Unlike Digimon, Battle combat takes place in real-time, with nearby players watching and even joining in on battles.

===Digivolution===
In the series, all Digimon possess a "digivolution tree", which consists of a hierarchy of possible evolutions. As they level up, users can complete quests in order to trigger digivolution. Upon reaching the digivolution limit or completing certain quests, the digivolution tree becomes automatically available. Users can advance the development of their Digimon by utilizing a Tamer's DNA Charge.
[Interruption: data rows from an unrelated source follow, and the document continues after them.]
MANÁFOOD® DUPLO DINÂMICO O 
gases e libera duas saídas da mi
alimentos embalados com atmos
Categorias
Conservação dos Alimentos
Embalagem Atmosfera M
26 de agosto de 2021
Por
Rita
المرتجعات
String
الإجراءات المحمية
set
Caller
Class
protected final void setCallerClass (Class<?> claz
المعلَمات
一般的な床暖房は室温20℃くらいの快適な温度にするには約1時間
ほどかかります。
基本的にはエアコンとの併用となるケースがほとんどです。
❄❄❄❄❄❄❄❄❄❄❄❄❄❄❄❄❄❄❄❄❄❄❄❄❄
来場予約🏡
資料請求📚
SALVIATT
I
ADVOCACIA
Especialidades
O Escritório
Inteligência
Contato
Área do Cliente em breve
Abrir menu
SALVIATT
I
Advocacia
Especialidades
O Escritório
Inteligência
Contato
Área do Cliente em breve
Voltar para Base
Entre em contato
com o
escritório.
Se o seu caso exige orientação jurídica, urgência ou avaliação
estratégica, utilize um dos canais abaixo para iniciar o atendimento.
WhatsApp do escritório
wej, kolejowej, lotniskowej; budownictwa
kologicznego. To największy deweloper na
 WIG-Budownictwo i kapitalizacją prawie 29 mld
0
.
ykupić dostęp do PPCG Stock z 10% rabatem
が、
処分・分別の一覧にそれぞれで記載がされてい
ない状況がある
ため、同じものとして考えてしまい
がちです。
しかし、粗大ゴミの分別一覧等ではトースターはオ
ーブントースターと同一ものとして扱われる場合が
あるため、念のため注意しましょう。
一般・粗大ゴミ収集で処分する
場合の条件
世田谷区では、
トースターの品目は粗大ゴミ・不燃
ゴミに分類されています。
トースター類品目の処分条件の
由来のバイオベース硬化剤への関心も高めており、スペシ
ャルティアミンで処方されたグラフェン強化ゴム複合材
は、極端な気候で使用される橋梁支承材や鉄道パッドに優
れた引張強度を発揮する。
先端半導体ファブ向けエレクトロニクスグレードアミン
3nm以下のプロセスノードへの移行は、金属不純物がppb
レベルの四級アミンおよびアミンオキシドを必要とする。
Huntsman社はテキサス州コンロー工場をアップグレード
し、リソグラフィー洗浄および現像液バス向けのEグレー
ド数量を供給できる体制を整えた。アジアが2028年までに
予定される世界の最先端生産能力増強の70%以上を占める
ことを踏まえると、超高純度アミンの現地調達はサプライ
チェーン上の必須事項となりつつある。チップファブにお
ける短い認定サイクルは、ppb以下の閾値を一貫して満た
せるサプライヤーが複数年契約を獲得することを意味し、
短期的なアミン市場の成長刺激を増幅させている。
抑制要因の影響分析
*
The game features 10 of the 11 available crests and Digi-Eggs (Armor type). Each crest corresponds to a particular Digi-Egg, and the crests are utilized to open the digivolution tree. After combining certain elements, an entity of its digivolution tree is available. Each Digi-Egg has a distinct quantity of DNA, and digivolving consumes a certain amount of DNA. Consequently, digivolving to a higher level necessitates a greater amount of DNA.

===Probability Item System===
The newest addition to the game added rare coins bought from the cash shop or just plain cash for crowns, along with the new probability box item system. These boxes have very rare pieces required to unlock more powerful digivolutions such as X-evolution (i.e., OmegamonX). Although released in events inside these boxes, the events around these boxes have been controversial because they require the person to spend lots of real-life money to win the rarest item from the event, which is usually the most desirable item. This same probability system was first used as an in-game event system which did not require a player to spend any real currency, just in-game items or currency, but has recently gone to the cash shop and seems to be here to stay.